LoRA and Privacy: When Random Projections Help (and When They Don't)
This work addresses privacy risks in machine learning fine-tuning, particularly for methods like LoRA, revealing vulnerabilities and offering solutions for practitioners in privacy-sensitive domains, though it is incremental in building on existing differential privacy frameworks.
The paper introduces the Wishart projection mechanism for differential privacy, showing that random projections alone can provide privacy for vector-valued queries without additive noise, but fail for matrix-valued queries, where they are vulnerable to membership inference attacks (AUC > 0.99). It also finds that low-rank fine-tuning like LoRA can be more private than full fine-tuning at the same noise level, with preliminary experiments indicating potential for lower noise and improved accuracy.

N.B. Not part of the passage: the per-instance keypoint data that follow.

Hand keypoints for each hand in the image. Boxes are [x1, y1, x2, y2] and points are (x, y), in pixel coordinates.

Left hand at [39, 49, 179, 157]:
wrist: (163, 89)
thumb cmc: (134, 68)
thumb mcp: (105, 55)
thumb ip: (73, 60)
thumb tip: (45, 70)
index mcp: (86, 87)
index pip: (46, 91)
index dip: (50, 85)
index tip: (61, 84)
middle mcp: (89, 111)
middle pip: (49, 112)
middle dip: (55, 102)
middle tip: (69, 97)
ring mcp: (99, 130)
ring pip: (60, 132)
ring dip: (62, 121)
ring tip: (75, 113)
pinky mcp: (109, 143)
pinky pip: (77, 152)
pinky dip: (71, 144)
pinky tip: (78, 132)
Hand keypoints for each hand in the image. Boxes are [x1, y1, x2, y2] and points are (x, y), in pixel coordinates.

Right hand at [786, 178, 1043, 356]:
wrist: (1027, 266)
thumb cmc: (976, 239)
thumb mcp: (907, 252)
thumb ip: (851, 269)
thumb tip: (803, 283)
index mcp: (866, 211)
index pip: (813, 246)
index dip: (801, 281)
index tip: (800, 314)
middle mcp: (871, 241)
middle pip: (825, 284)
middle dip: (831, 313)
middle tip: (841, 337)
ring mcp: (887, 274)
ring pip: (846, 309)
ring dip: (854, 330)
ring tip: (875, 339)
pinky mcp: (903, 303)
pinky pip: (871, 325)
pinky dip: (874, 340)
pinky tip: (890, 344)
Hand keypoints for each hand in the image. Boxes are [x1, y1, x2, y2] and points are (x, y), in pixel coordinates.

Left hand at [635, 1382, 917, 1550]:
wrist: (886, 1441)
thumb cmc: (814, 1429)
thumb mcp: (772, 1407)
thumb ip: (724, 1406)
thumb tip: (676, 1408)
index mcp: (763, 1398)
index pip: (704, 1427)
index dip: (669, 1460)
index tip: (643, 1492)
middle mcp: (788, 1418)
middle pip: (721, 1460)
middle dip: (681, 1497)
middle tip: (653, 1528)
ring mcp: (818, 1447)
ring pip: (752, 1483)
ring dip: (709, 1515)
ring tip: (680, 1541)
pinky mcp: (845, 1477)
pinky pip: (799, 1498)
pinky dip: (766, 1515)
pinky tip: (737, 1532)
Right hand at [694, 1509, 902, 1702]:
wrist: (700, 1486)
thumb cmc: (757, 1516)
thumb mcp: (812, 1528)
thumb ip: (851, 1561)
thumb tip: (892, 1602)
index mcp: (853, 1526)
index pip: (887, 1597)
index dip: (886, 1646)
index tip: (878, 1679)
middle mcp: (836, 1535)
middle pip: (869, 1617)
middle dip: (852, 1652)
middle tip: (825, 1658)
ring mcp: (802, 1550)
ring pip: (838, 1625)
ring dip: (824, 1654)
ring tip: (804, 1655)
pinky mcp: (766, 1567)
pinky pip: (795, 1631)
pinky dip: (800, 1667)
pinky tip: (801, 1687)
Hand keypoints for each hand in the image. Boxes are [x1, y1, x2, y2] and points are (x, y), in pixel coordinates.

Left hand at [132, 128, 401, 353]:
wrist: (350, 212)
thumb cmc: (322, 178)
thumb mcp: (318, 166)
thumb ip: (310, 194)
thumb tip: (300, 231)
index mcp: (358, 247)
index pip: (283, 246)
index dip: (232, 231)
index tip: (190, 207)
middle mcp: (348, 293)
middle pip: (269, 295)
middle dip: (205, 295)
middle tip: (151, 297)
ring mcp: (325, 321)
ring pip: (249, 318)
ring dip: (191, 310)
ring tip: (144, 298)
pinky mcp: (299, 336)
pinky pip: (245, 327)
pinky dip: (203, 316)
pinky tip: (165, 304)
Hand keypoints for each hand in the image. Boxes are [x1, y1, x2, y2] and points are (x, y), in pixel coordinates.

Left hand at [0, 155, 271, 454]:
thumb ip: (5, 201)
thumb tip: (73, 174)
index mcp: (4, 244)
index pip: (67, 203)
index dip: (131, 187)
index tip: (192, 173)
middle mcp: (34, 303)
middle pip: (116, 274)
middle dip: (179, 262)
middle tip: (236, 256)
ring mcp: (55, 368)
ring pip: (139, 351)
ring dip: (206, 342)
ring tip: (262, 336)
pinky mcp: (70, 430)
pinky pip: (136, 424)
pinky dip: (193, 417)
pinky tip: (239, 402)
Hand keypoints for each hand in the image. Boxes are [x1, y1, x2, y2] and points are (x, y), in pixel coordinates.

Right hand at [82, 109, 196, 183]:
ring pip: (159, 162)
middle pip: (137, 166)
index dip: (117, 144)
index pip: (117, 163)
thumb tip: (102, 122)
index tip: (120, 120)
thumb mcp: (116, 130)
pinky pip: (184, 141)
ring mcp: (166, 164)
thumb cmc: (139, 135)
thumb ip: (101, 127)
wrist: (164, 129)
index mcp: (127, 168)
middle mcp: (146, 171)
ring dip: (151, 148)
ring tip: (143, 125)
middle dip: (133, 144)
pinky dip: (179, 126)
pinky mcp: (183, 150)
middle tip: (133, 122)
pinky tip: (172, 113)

We introduce the (Wishart) projection mechanism, a randomized map of the form $S \mapsto M f(S)$ with $M \sim W_d(1/r I_d, r)$ and study its differential privacy properties. For vector-valued queries $f$, we prove non-asymptotic DP guarantees without any additive noise, showing that Wishart randomness alone can suffice. For matrix-valued queries, however, we establish a sharp negative result: in the noise-free setting, the mechanism is not DP, and we demonstrate its vulnerability by implementing a near perfect membership inference attack (AUC $> 0.99$). We then analyze a noisy variant and prove privacy amplification due to randomness and low rank projection, in both large- and small-rank regimes, yielding stronger privacy guarantees than additive noise alone. Finally, we show that LoRA-style updates are an instance of the matrix-valued mechanism, implying that LoRA is not inherently private despite its built-in randomness, but that low-rank fine-tuning can be more private than full fine-tuning at the same noise level. Preliminary experiments suggest that tighter accounting enables lower noise and improved accuracy in practice.